Past the pyres, O so entrancing
And with your warriors you made yourself a home
To spite the mountains overhead
I dared not speak a word of honor or of truth
Cause truth is only for the dead
-From "Claim the Sun", a Karzakh Gaurl song
In a camp just to the south
Avishag lay on her belly in the prefabricated house when she intercepted the first signal. Melik was sitting nearby, his back against the wall, head leaning against the metal. He`d been in that position for so long that his hair was pressed against his head like a single matted sheet.

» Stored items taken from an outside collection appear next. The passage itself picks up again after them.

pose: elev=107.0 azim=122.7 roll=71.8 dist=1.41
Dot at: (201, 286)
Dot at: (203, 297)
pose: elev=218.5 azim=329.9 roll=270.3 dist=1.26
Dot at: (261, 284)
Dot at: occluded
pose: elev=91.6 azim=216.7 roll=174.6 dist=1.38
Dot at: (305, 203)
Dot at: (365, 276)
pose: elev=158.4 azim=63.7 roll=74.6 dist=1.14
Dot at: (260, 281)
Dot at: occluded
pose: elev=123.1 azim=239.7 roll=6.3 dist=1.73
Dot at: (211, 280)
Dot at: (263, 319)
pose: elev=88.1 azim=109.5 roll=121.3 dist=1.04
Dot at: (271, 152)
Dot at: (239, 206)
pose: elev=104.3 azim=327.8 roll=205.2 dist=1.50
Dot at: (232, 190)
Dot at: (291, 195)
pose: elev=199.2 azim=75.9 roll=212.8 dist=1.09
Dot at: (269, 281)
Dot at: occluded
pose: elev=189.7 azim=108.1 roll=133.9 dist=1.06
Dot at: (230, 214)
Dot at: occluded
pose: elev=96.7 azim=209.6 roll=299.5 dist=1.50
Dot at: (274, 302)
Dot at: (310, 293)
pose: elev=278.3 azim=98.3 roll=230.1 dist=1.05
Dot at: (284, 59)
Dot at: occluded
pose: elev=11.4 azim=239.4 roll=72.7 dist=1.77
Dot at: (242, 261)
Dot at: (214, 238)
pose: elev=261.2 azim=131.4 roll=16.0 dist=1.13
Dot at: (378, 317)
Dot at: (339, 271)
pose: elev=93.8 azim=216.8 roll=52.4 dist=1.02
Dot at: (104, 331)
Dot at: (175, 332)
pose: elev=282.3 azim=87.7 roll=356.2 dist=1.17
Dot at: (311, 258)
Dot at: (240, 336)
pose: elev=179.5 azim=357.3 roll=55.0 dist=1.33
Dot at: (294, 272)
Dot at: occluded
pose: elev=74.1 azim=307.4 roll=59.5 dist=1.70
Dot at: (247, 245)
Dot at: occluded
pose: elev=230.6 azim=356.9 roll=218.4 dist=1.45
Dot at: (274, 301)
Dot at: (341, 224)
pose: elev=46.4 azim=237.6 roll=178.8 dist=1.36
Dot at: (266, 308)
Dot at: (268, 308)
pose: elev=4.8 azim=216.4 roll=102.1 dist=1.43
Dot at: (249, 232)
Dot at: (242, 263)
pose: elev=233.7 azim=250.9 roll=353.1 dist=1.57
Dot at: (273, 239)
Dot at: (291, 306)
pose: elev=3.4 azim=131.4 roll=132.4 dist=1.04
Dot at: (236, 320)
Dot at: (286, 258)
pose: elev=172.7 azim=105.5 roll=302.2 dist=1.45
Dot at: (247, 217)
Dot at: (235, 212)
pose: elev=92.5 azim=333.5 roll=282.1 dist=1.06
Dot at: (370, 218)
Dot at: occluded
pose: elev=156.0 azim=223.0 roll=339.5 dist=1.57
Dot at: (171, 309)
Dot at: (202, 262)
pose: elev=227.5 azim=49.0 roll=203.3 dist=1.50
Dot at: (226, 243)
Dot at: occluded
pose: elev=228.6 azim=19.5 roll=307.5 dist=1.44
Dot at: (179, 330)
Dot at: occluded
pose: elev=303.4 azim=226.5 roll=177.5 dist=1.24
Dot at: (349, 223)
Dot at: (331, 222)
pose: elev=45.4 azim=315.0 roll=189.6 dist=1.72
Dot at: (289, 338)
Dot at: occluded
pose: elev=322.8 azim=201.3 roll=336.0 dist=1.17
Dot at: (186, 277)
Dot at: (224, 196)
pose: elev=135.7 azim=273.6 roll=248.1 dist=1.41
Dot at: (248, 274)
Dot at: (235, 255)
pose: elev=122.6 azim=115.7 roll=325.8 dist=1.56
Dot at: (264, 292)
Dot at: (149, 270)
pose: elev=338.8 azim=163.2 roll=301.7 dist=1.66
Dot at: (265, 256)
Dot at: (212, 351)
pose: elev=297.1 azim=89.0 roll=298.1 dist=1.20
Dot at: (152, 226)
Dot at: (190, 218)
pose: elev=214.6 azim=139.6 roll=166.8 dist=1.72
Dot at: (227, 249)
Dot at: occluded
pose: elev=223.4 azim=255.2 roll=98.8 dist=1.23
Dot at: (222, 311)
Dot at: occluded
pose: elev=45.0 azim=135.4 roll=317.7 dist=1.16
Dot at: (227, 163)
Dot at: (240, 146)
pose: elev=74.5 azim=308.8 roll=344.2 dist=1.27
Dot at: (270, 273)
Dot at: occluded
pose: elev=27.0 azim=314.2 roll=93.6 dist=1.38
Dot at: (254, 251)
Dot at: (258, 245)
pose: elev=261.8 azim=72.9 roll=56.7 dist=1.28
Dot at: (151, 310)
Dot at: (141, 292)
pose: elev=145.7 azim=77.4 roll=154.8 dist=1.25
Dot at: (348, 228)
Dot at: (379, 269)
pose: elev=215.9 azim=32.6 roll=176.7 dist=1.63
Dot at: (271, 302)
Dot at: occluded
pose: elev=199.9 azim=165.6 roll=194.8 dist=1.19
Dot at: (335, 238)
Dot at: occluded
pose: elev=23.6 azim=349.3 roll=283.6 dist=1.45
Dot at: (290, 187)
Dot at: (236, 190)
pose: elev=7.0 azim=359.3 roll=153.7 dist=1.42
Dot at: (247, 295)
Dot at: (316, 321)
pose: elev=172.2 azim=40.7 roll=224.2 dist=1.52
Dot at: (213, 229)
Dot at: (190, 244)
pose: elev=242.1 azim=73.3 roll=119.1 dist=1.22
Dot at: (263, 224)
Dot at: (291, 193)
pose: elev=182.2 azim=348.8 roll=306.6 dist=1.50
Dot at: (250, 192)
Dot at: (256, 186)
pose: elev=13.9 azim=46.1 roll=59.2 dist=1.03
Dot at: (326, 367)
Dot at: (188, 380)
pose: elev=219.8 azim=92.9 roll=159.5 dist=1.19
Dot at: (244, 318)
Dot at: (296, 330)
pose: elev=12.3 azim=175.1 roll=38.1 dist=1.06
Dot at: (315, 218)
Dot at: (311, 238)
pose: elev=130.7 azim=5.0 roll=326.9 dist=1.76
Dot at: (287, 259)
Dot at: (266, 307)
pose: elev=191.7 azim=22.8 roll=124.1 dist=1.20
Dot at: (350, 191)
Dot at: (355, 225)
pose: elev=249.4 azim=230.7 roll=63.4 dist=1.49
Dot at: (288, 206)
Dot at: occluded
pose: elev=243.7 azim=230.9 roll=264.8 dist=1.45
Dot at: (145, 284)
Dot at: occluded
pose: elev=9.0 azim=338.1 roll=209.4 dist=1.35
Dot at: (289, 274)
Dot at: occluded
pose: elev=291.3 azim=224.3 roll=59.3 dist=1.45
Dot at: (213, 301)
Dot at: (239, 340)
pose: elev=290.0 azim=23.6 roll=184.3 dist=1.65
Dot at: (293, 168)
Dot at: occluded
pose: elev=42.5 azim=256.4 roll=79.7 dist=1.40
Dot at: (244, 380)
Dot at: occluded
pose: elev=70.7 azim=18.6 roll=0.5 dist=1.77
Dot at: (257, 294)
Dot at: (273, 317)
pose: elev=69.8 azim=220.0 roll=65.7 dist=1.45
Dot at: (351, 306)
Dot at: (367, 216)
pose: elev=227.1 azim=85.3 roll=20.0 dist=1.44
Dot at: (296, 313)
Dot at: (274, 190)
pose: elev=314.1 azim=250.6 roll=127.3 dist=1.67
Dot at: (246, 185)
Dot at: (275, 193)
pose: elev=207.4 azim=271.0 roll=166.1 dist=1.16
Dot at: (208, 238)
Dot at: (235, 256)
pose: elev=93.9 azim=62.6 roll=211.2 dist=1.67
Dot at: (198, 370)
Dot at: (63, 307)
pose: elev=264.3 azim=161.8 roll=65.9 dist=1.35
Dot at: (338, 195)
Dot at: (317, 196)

Badem stood nearby, leaning against the wall just the same, but with his arms crossed in front of him, staring out at the light beyond through the miniature slatted windows of the teens` hideaway house.
She was working the radio receiver, a makeshift machine scrabbled together from spare parts, old bits of wire scrounged from the other houses when people weren`t looking or didn`t care. The pride and joy of it all, the central construction, was a crystal that vibrated to the correct frequencies, which Avishag had torn out of an old broken radio. The wiring of that old unit was too badly corroded to be useful, but the core parts weren`t bad, so she`d just slotted them all together on an old board. The exposed wiring meant that this radio was one of the most fragile things she`d ever built, but she couldn`t get everything to fit inside the case. Melik got upset every time she started trying to strip out the corroded wiring, said something about how she was going to cut herself on that stuff.
So the first signal came with Avishag in one corner of the room, a makeshift headphone pushed against her right ear, and it said, "Wiktor, you still in position?" The voice was staticky, but clearly comprehensible.
That voice was completely unfamiliar to Avishag, but hearing the accent made her hair stand on end. She ran a hair over her scalp, massaging with the pads of her fingers, grumbling quietly to herself to keep the nerves at bay.
"Yes," another voice said, and Avishag tilted her head, adjusted the headphone. "I can see your building. No one on the walls appears to have spotted you, just give me the word if you suspect otherwise. I`m still in the clear, and I`ll let you know if that changes." She lowered the headphone for a moment.
"Hey," Avishag said aloud. The sound of her voice made Melik jump, the rattling of the sword her wore against the metal of the wall setting Avishag`s teeth to gritting. "I just heard something on the radio."
"What did you hear?" Melik asked, suddenly alert.
Avishag set the headphone to her ear again, leaned in toward the crystal, moved her hand to the dial and turned. The mechanism grew just a little tighter and the voice resolved, less staticky. "we created," a voice finished speaking as Avishag raised the headphone.
"I`m not sure what this is&" Avishag whispered. She heard the feedback, just a little bit, and lowered the headphone again, scrambling a short distance away from her own radio. She took a deep breath, reminding herself internally that this radio`s sending ability was very weak, assuming it would work at all. She hadn`t bothered to test any such thing, and didn`t particularly care to try. "But it sounds like military chatter. Unsecured, too. I must have gotten lucky, tapped into a secret signal."
"That`s weird," Badem murmured. "This city has radio monitors. But that little thing of yours picked up the signal?"
"Well," Avishag muttered. "I`m not sure. This little crystal acts a bit different from anything I`ve played with before. I don`t know if it actually is a different set of signals, but&"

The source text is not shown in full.